Le mépris et l’orgueuil de l’esprit m’avaient cuirassé contre les affronts, muets ou exprimés, de certains camarades. Mon extrême facilité à tout comprendre et à tout exprimer m’avaient donné de moi-même une opinion assez haute, et je pouvais me moquer des railleries de la médiocrité. Le jour viendra, me disais-je, où j’aurai ma revanche.

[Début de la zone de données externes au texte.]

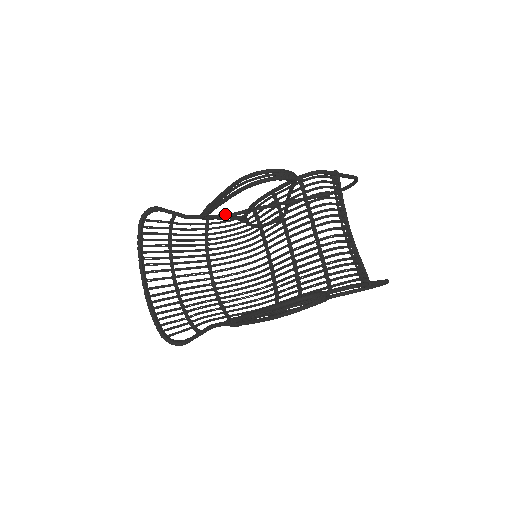
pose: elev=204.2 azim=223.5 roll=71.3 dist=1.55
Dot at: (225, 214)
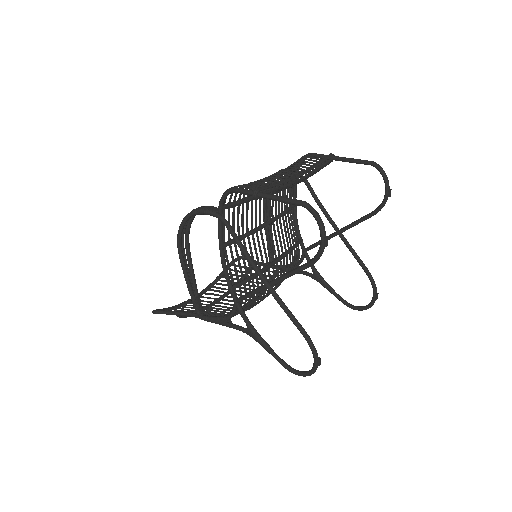
Dot at: occluded
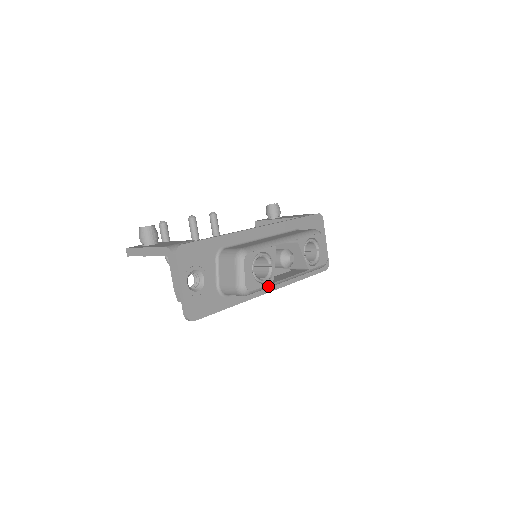
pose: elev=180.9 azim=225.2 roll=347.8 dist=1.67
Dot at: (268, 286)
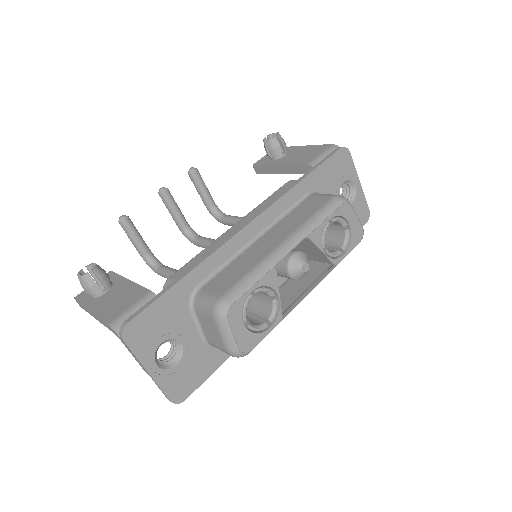
Dot at: (276, 325)
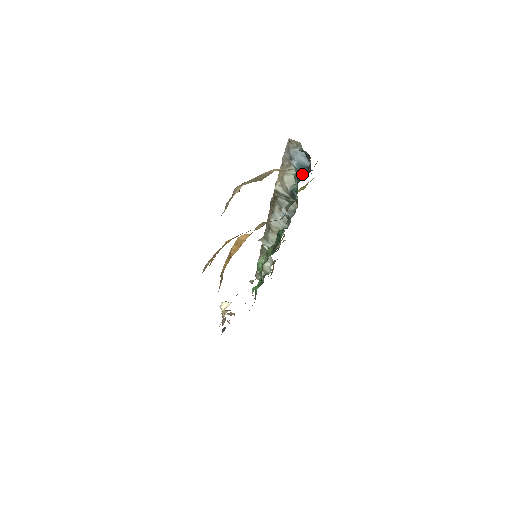
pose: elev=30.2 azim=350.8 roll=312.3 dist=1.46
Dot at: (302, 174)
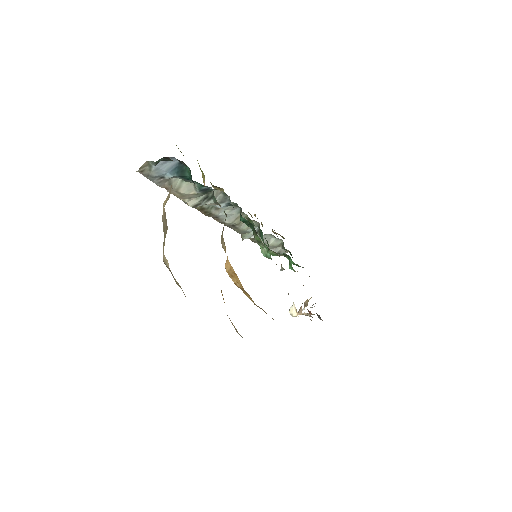
Dot at: (185, 173)
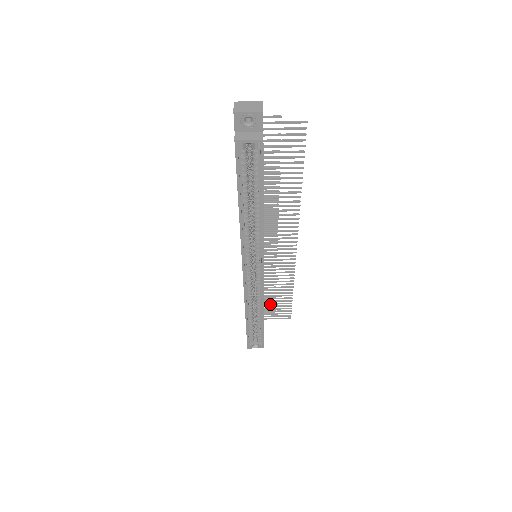
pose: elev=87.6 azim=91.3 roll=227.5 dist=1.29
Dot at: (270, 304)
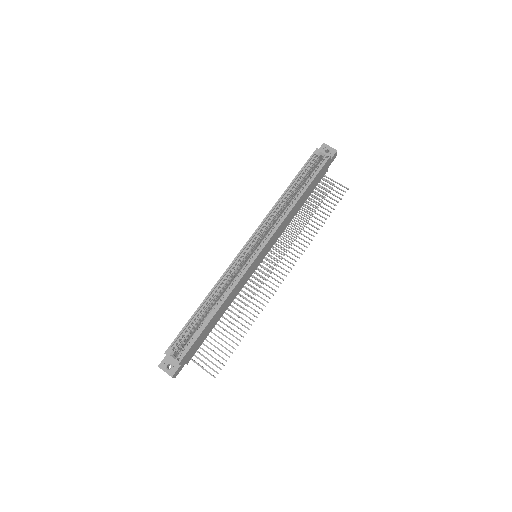
Dot at: (215, 340)
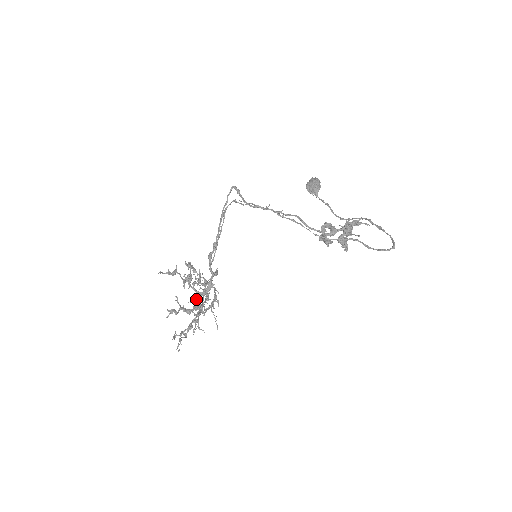
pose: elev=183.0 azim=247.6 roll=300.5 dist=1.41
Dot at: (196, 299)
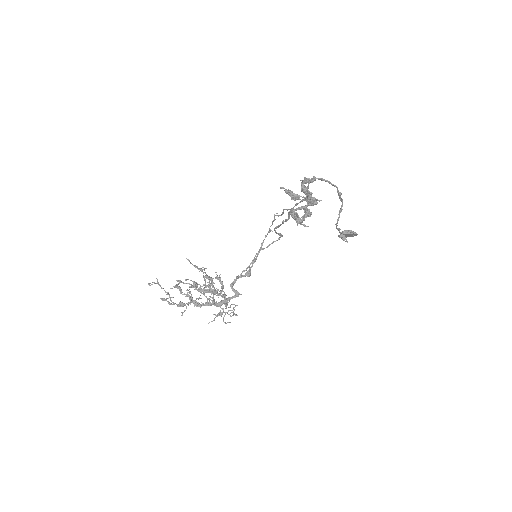
Dot at: (203, 293)
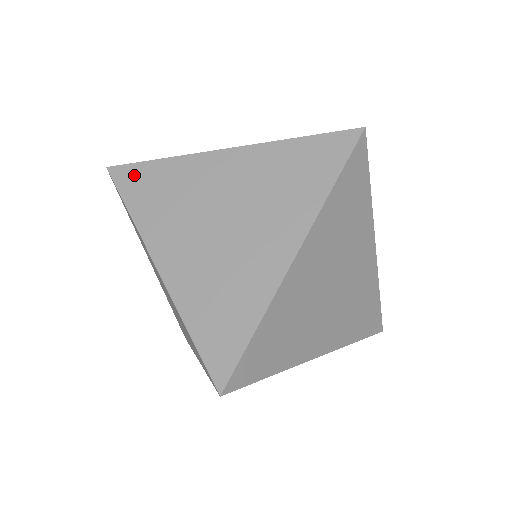
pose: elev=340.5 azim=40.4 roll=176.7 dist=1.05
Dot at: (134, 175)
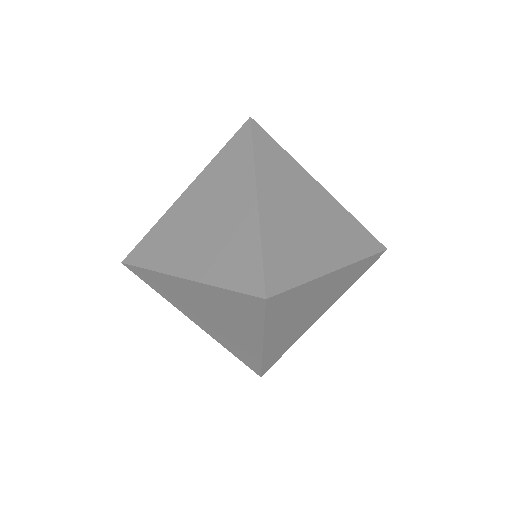
Dot at: (266, 139)
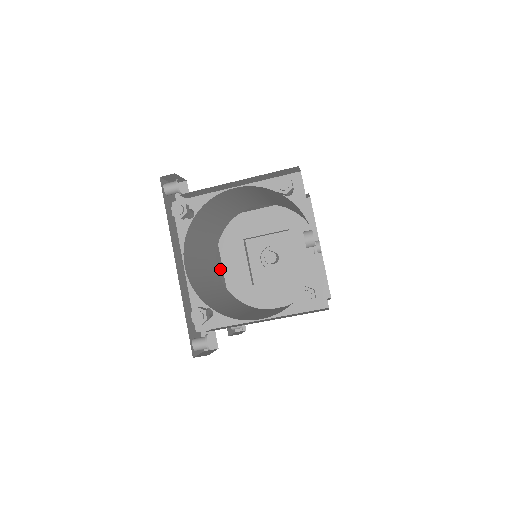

Pour Maria, c’était différent. Privé de la ressource suprême du mépris, je m’enfonçais dans le désespoir. Je me demandais sans cesse : « Comment se fait-il que cette enfant ne m’aime pas ? » Une voix me répondait, du fond de mon être : « Tu es timide, gauche et mal vêtu. Une belle fille n’aime pas les hommes timides, gauches et mal vêtus. » J’eus honte. Je me sentis nu, comme Adam après son péché. À ce moment-là, Maria serait venue vers moi en me tendant les bras et les lèvres que je serais rentré sous terre, tant je me voyais indigne et misérable devant elle, qui me semblait inaccessible.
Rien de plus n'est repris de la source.